[TEKSTFRAGMENT]
---+---

ECLI:NL:RBROT:2022:6956

Rechtbank Rotterdam

Datum uitspraak
22 juli 2022
Publicatiedatum
19 augustus 2022
Zaaknummer
C/10/641584 / JE RK 22-1668
Instantie
Rechtbank Rotterdam
Type
Uitspraak
Rechtsgebied
Civiel recht; Personen- en familierecht
Procedures
  • Beschikking
Vindplaatsen
  • Rechtspraak.nl
AI samenvatting door LexboostAutomatisch gegenereerd

Machtiging gesloten jeugdhulp voor voogdijpupil met verzoek tot verlenging

In deze zaak heeft de kinderrechter op 22 juli 2022 een beschikking gegeven over de machtiging tot gesloten jeugdhulp voor een voogdijpupil, hierna aangeduid als [naam kind]. De gecertificeerde instelling Jeugdbescherming Rotterdam Rijnmond heeft op 15 juli 2022 een verzoekschrift ingediend voor een machtiging om [naam kind] in een gesloten accommodatie voor jeugdhulp te doen opnemen. De kinderrechter heeft de zaak met gesloten deuren behandeld, waarbij [naam kind] en een vertegenwoordiger van de GI aanwezig waren. De kinderrechter heeft vastgesteld dat [naam kind] al geruime tijd in de gesloten jeugdhulpinstelling Schakenbosch verblijft en dat er dringend gezocht moet worden naar een passende vervolgplek. De kinderrechter heeft de machtiging voor een kortere periode verleend, tot 24 september 2022, en de behandeling van het overige verzoek aangehouden. De kinderrechter heeft de GI verzocht om uiterlijk 15 augustus 2022 een rapportage te doen toekomen over de voortgang van de zoektocht naar een vervolgplek. Indien er geen concrete plek is, zal er op 8 september 2022 een nieuwe zitting plaatsvinden. De kinderrechter heeft benadrukt dat het van groot belang is dat er snel duidelijkheid komt over de toekomst van [naam kind].

---+---

[GEGEVENSDEEL]
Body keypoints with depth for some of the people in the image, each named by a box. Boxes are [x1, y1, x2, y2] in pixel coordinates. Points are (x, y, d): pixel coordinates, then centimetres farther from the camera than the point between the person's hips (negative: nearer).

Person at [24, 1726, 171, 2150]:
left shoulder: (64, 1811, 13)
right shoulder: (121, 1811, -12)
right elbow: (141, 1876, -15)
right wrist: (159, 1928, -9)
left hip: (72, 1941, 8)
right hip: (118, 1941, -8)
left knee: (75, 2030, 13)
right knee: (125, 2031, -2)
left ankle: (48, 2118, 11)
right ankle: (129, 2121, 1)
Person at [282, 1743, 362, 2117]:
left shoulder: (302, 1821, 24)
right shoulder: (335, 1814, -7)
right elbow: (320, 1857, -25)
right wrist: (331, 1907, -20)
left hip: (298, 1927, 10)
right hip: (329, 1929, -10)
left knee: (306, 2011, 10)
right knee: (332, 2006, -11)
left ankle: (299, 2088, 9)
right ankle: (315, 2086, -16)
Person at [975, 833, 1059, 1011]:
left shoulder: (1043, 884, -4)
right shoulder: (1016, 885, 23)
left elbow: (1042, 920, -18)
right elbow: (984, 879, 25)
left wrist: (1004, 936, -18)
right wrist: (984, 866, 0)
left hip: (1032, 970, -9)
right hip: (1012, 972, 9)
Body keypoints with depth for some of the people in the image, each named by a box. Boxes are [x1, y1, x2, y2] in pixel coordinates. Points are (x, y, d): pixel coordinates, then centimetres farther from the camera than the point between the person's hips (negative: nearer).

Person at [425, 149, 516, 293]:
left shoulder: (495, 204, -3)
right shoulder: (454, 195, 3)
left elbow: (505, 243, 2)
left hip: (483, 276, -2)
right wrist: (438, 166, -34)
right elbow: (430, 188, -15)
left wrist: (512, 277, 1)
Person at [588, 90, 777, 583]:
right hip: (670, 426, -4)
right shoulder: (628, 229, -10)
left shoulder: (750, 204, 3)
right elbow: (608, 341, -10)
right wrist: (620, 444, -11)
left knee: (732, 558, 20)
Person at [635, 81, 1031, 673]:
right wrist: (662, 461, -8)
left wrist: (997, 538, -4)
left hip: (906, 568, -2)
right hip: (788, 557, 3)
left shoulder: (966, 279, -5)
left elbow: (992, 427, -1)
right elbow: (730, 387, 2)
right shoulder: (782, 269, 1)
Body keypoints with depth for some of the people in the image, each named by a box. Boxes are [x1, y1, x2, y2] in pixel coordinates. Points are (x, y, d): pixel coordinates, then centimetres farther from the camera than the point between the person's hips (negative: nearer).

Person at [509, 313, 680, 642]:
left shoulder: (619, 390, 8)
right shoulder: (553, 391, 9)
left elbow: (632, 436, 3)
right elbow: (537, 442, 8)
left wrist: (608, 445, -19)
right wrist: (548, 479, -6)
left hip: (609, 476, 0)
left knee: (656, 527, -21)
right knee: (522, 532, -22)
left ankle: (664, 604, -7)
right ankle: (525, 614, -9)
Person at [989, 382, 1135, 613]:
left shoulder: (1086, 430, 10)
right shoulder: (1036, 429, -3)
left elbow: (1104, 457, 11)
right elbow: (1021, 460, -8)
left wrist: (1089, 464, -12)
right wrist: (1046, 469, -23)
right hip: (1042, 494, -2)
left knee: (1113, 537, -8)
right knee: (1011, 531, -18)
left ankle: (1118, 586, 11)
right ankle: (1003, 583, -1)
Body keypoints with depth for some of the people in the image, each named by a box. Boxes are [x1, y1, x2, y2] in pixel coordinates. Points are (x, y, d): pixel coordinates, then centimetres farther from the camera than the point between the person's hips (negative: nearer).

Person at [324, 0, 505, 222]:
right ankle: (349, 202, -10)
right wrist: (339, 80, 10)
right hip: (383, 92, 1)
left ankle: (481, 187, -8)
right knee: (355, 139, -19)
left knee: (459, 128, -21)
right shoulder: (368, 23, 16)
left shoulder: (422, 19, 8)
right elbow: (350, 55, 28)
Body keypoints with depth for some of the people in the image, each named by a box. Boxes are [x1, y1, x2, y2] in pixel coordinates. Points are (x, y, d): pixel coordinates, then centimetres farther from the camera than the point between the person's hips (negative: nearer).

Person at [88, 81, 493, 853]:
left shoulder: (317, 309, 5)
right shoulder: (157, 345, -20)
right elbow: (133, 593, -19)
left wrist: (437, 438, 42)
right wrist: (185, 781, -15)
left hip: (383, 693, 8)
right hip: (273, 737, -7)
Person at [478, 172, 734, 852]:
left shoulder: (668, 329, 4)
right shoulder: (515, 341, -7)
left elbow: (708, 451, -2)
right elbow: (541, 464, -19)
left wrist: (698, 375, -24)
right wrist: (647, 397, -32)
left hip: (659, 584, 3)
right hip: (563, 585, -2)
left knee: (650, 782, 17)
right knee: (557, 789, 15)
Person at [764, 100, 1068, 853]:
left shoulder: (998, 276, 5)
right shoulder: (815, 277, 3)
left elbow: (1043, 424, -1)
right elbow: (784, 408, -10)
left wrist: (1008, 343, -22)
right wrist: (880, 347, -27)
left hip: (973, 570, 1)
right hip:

---+---

[OPDRACHTEN]
a: Geef voor elke bewering aan of die overeenkomt met het tekstfragment over gesloten jeugdhulp. Antwoord per bewering met ja of nee en citeer de doorslaggevende woorden uit het tekstfragment letterlijk.
(i) Het verzoekschrift werd op 15 juli 2022 ingediend.
(ii) De machtiging werd verleend voor de volledige gevraagde periode.
(iii) De kinderrechter behandelde de zaak in het openbaar.
b: Leg in één tot drie zinnen uit wanneer er volgens het tekstfragment over gesloten jeugdhulp op 8 september 2022 een nieuwe zitting plaatsvindt.
c: Zet het tekstfragment over de machtiging tot gesloten jeugdhulp voort na de laatste zin.

[ANTWOORDEN PER OPDRACHT]
a:
(i) Ja: "heeft op 15 juli 2022 een verzoekschrift ingediend"
(ii) Nee: "De kinderrechter heeft de machtiging voor een kortere periode verleend, tot 24 september 2022"
(iii) Nee: "De kinderrechter heeft de zaak met gesloten deuren behandeld"

b: Er volgt op 8 september 2022 alleen een nieuwe zitting als er geen concrete vervolgplek voor [naam kind] is. Daarvoor moet de GI uiterlijk 15 augustus 2022 rapporteren over de voortgang van de zoektocht naar een vervolgplek.

c:
Uitspraak

RECHTBANK ROTTERDAM

Team Jeugd
Zaaknummer: C/10/641584 / JE RK 22-1668
Datum uitspraak: 22 juli 2022

Beschikking van de kinderrechter over een machtiging gesloten jeugdhulp

in de zaak van

de gecertificeerde instelling Jeugdbescherming Rotterdam Rijnmond,

gevestigd te Rotterdam, hierna te noemen: de GI,
betreffende

[naam kind],

geboren op [geboortedatum kind] 2009 te [geboorteplaats kind], hierna te noemen: [naam kind],
advocaat: mr. W.H. Klein Meuleman, te Rotterdam.

Het procesverloop

Het verloop van de procedure blijkt uit:
- het verzoekschrift met bijlagen van de GI van 15 juli 2022, ingekomen bij de griffie op 18 juli 2022;
- de verklaring d.d. 15 juli 2022 dat een voorziening nodig is op het gebied van jeugdhulp en verblijf niet zijnde verblijf bij een pleegouder;
- de instemmende verklaring d.d. 21 juli 2022 van de gekwalificeerde gedragswetenschapper.
Op 22 juli 2022 heeft de mondelinge behandeling plaatsgevonden en heeft de kinderrechter de zaak met gesloten deuren behandeld.
Verschenen zijn:
- [naam kind], die ook voorafgaand aan de zitting apart is gehoord, bijgestaan door mr.
W.H. Klein Meuleman;
- een vertegenwoordigster van de GI, [naam 1].
Opgeroepen en niet verschenen zijn de tante moederszijde, [naam 2] en een medewerker van Schakenbosch, [naam 3].

De feiten

Bij beschikking van 17 mei 2019 is [naam kind] onder voogdij gesteld van de gecertificeerde instelling Jeugdbescherming Rotterdam Rijnmond.
[naam kind] verblijft op een gesloten groep bij Schakenbosch.
Bij beschikking van 31 maart 2022 is een machtiging voor een gesloten accommodatie voor jeugdhulp verleend met ingang van 1 april 2022 tot 1 augustus 2022.

Het verzoek

De GI verzoekt een machtiging om [naam kind] in een gesloten accommodatie voor jeugdhulp te doen opnemen en te doen verblijven voor de duur van zes maanden.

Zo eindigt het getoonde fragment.